- **PROBLEM**:
Please edit the records below so that "Medium" becomes "Substack" and everything else stays the same. Leave the pictures out of your answer.

Saved data entries
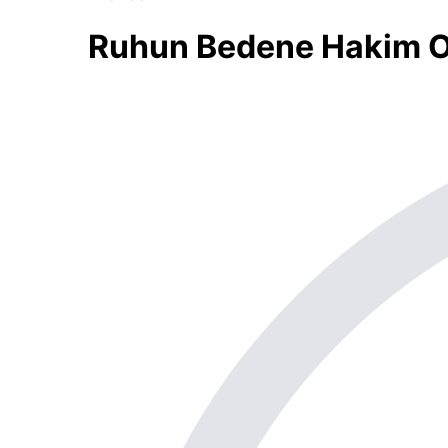
Ruhun Bedene Hakim O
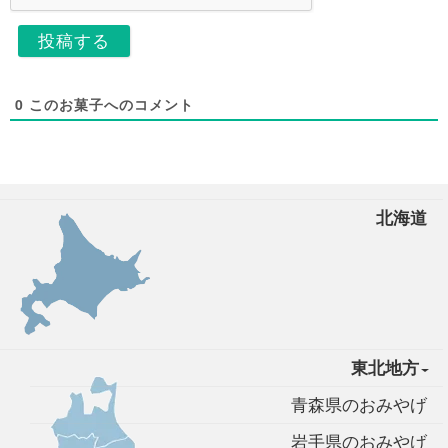
0
このお菓子へのコメント
北海道
東北地方
青森県のおみやげ
岩手県のおみやげ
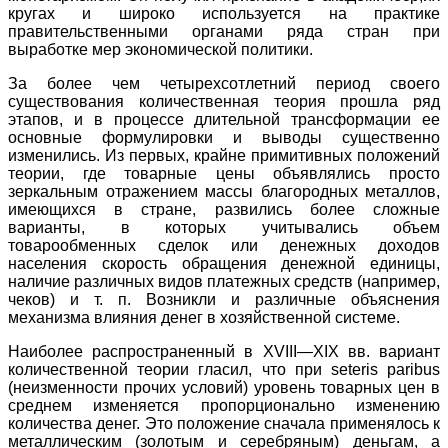
кругах и широко используется на практике
правительственными органами ряда стран при
выработке мер экономической политики.
За более чем четырехсотлетний период своего
существования количественная теория прошла ряд
этапов, и в процессе длительной трансформации ее
основные формулировки и выводы существенно
изменились. Из первых, крайне примитивных положений
теории, где товарные цены объявлялись просто
зеркальным отражением массы благородных металлов,
имеющихся в стране, развились более сложные
варианты, в которых учитывались объем
товарообменных сделок или денежных доходов
населения скорость обращения денежной единицы,
наличие различных видов платежных средств (например,
чеков) и т. п. Возникли и различные объяснения
механизма влияния денег в хозяйственной системе.
Наиболее распространенный в XVIII—XIX вв. вариант
количественной теории гласил, что при seteris paribus
(неизменности прочих условий) уровень товарных цен в
среднем изменяется пропорционально изменению
количества денег. Это положение сначала применялось к
металлическим (золотым и серебряным) деньгам, а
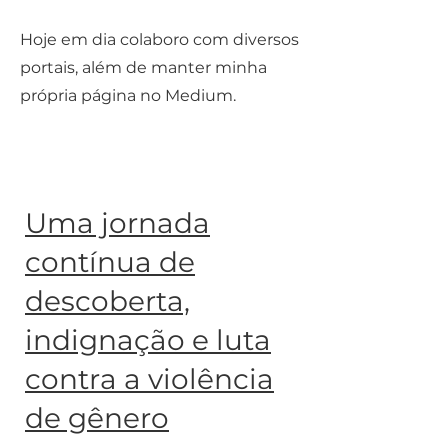
Hoje em dia colaboro com diversos
portais, além de manter minha
própria página no Medium.
Uma jornada
contínua de
descoberta,
indignação e luta
contra a violência
de gênero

- **EXPECTED ANSWER**:
Ruhun Bedene Hakim O
0
このお菓子へのコメント
北海道
東北地方
青森県のおみやげ
岩手県のおみやげ
кругах и широко используется на практике
правительственными органами ряда стран при
выработке мер экономической политики.
За более чем четырехсотлетний период своего
существования количественная теория прошла ряд
этапов, и в процессе длительной трансформации ее
основные формулировки и выводы существенно
изменились. Из первых, крайне примитивных положений
теории, где товарные цены объявлялись просто
зеркальным отражением массы благородных металлов,
имеющихся в стране, развились более сложные
варианты, в которых учитывались объем
товарообменных сделок или денежных доходов
населения скорость обращения денежной единицы,
наличие различных видов платежных средств (например,
чеков) и т. п. Возникли и различные объяснения
механизма влияния денег в хозяйственной системе.
Наиболее распространенный в XVIII—XIX вв. вариант
количественной теории гласил, что при seteris paribus
(неизменности прочих условий) уровень товарных цен в
среднем изменяется пропорционально изменению
количества денег. Это положение сначала применялось к
металлическим (золотым и серебряным) деньгам, а
Hoje em dia colaboro com diversos
portais, além de manter minha
própria página no Substack.
Uma jornada
contínua de
descoberta,
indignação e luta
contra a violência
de gênero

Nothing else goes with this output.